The CSC has released a new white paper by Inayah Rohmaniyah and Mark Woodward entitled Wahhabi Perspectives on Pluralism and Gender: A Saudi – Indonesian Contrast. The paper is available here and the executive summary follows:
In public discourse about Islam, “Wahhabi” is usually a synonym for intolerance, misogyny, and extremism. Though this is sometimes true it is an over-generalization. In this paper we contrast two very different forms of Wahhabi Islam focusing on education, religious pluralism and gender relations. The first is the Wahhabism of the Saudi state. Saudi Wahhabism couples this theological orientation with intolerance of all other forms of religion and a vision of moral order that includes severe restrictions on the role of women in public life, with gender segregation and discrimination being a central part of the Saudi Wahhabi moral vision.
The second is that of a mid-sized Wahhabi oriented pesantren (Islamic school) in Indonesia. Though it is as firmly rooted in al-Wahab’s theological vision as any Saudi school, its brand of Wahhabism could not be more different from that practiced in Saudi Arabia. It allows for diversity in ritual practice on controversial issues, readily interacts with other Muslim and non-Muslim religious communities, and teaches that the state does not have the right to establish one religion or a single interpretation of Islam as “official.” It also is equally progressive on gender issues and does not define rigid gender segregation as a component of moral order.
We show that core Wahhabi religious teachings are as compatible with religious tolerance and gender equity as they are with religious exclusivism and misogyny. Our larger purpose is to question conventional wisdom linking religious doctrine with specific modes of cultural, social and political practice.
This article reminds us that the diffusion of Wahhabi ideas BEFORE the establishment of the Saudi state and its control of the Holy Cities to Asian countries has been insufficiently studied. The ultimate cultural assimilation of reformist ideas into the local religious milieu after they were brought back from Arabia by a Chinese scholar seems to be similar to this one in Java. In China, they identified themselves as “ikhwan” as borrowed from the name of the Wahhabi warriors of Saudi expansionism.
It would be helpful to clarify the way in which this school is identified as “Wahhabi” since this term is not used by its participants.
A related analytical question is that given the rhetoric and actions of this school’s leadership, which are clearly heretical by “Wahhabi” standards, how is it categorized as “Wahhabi?” Reading the description in the article, it seems that what was embraced by this Javanese was the list of beliefs that are common to all the reform movements.
Beyond the works of Abdel Wahab, what else from the body of Wahhabi writings is included in the curriculum? Why is the academic educational reference Al Azhar, rather than a Wahhabi university in Saudi Arabia?
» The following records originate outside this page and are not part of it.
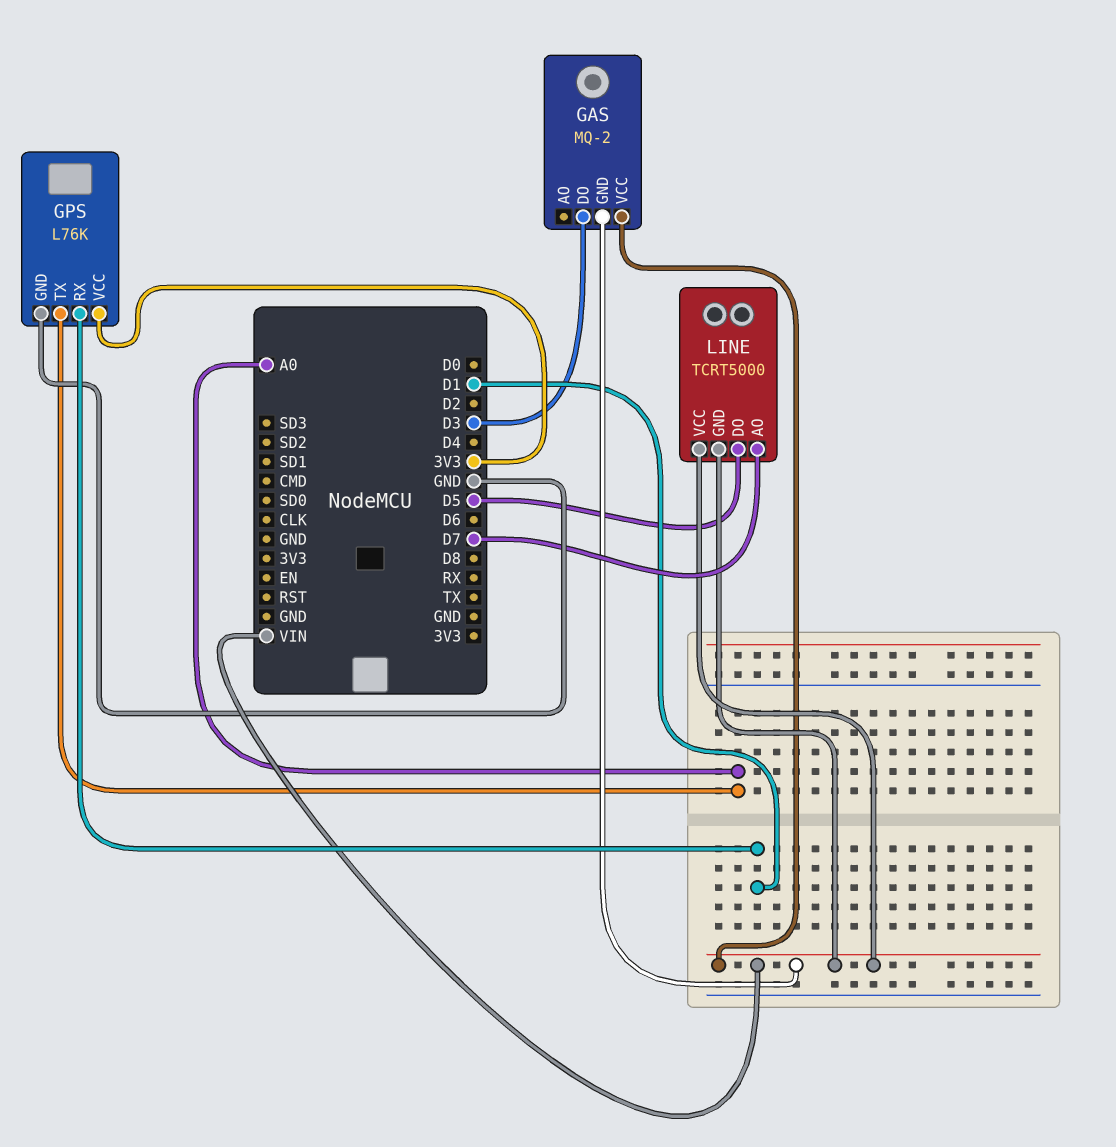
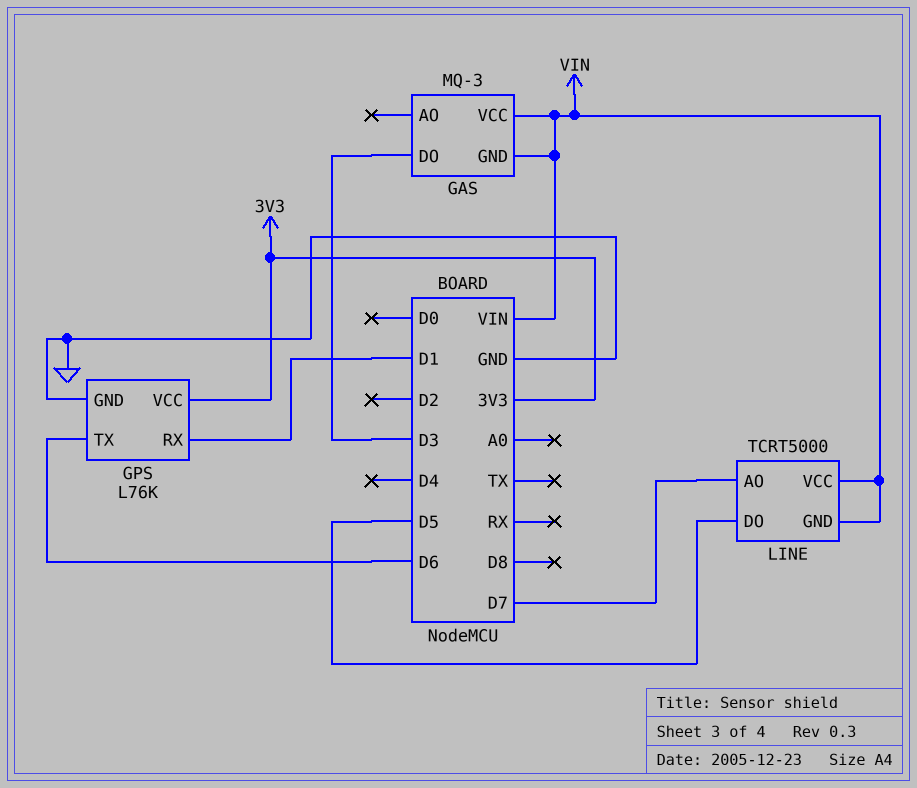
GAS: MQ-2 -> MQ-3
GPS pin TX: A0 -> D6

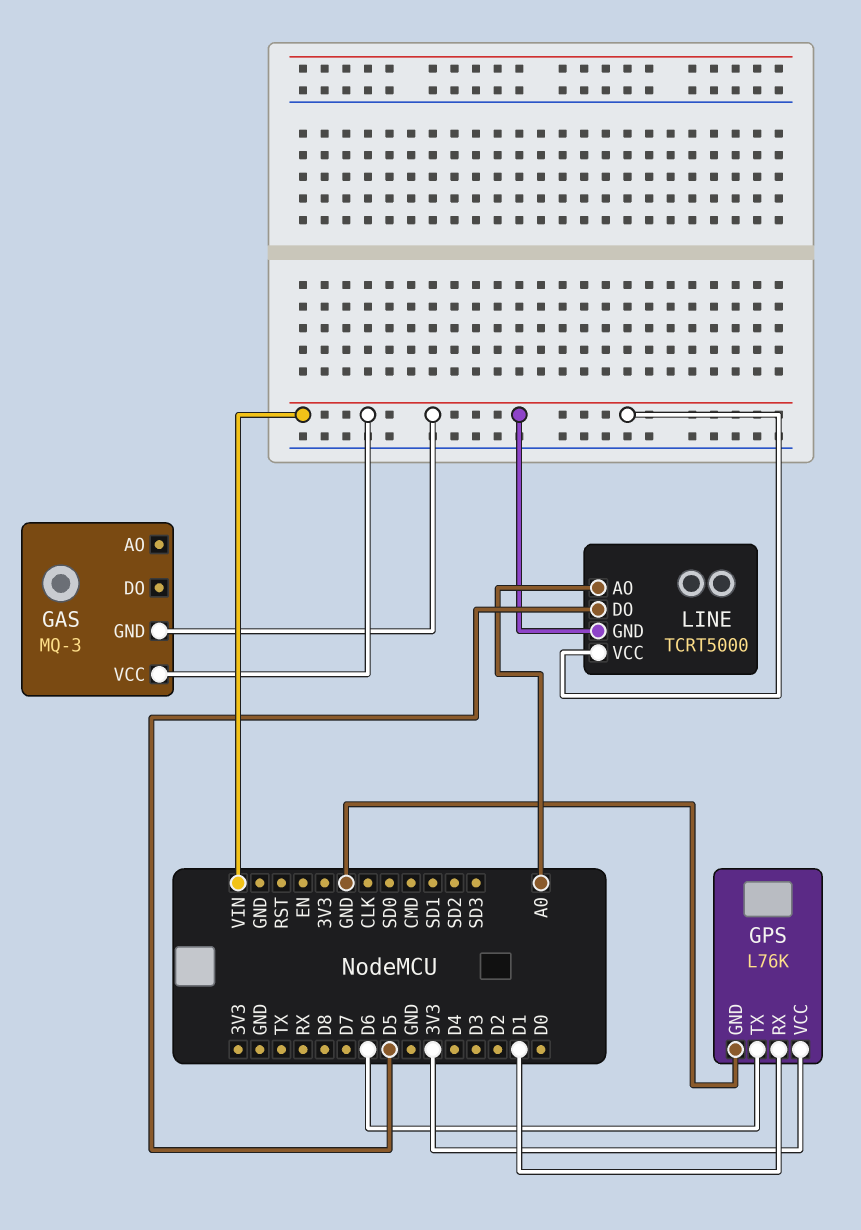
GAS pin DO: D3 -> none
LINE pin AO: D7 -> A0

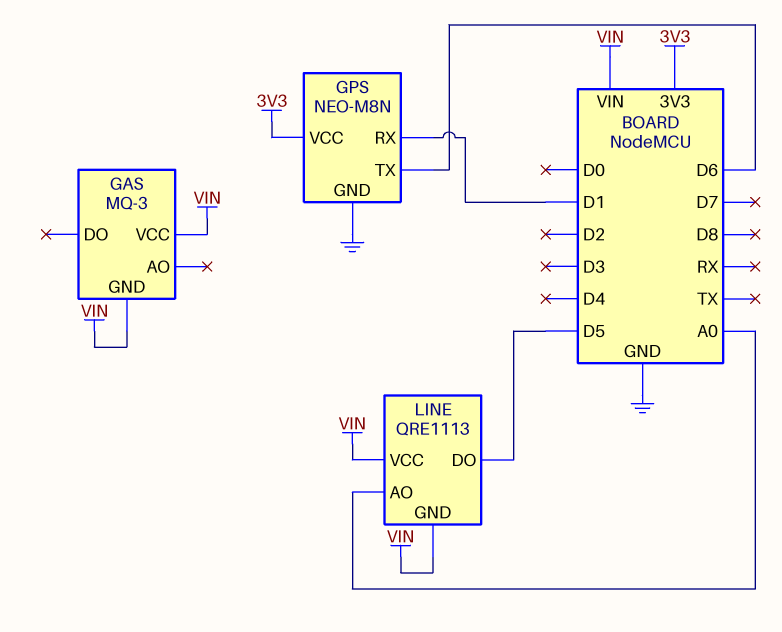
GPS: L76K -> NEO-M8N
LINE: TCRT5000 -> QRE1113

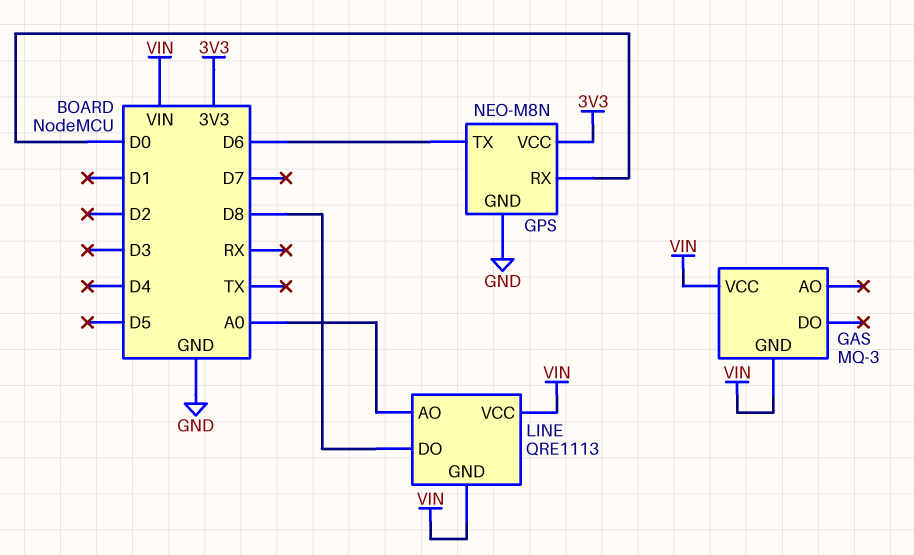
GPS pin RX: D1 -> D0
LINE pin DO: D5 -> D8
Finally, how can one separate Abdel-Wahab’s writings from the vicious and bloody way that he enforced their content in order to contrast two culturally different applications of Wahhabism? Many scholars see that the impact of the Nejdi culture is embedded not just in subsequent implementation of Abdel-Wahab’s message, but in Abdel-Wahab’s own thoughts and actions.
One thing is certain, that this Javanese example, like the Chinese one, clearly contrasts the application of a set of reformist ideas by an indigenous community with the more recent Saudi-funded and influenced institutions across the globe.
One can only hope that over time, these “Saudi” institutions will acculturate into their local intellectual and social environment. It will be difficult, though, due to the global nature of the contemporary Salafi movement which is mutually reinforcing in everything from fashion to intolerance.
No matter what training the founder of this school may have had in the basics of Wahhabi thought, nothing in the description of the current school’s principles and teachings could possibly classify it as adhering to that school of thought. Moreover, it stands at odds with the teachings of Abdel Wahab and his intolerant and murderous rampage across Arabia and beyond….that’s in the history books. What has been described in this piece is, in fact, an educational institution in the best tradition of Indonesian Islam, one that stands in contrast to “Wahhabi” funded schools around the globe, and most certainly those in Saudi Arabia itself.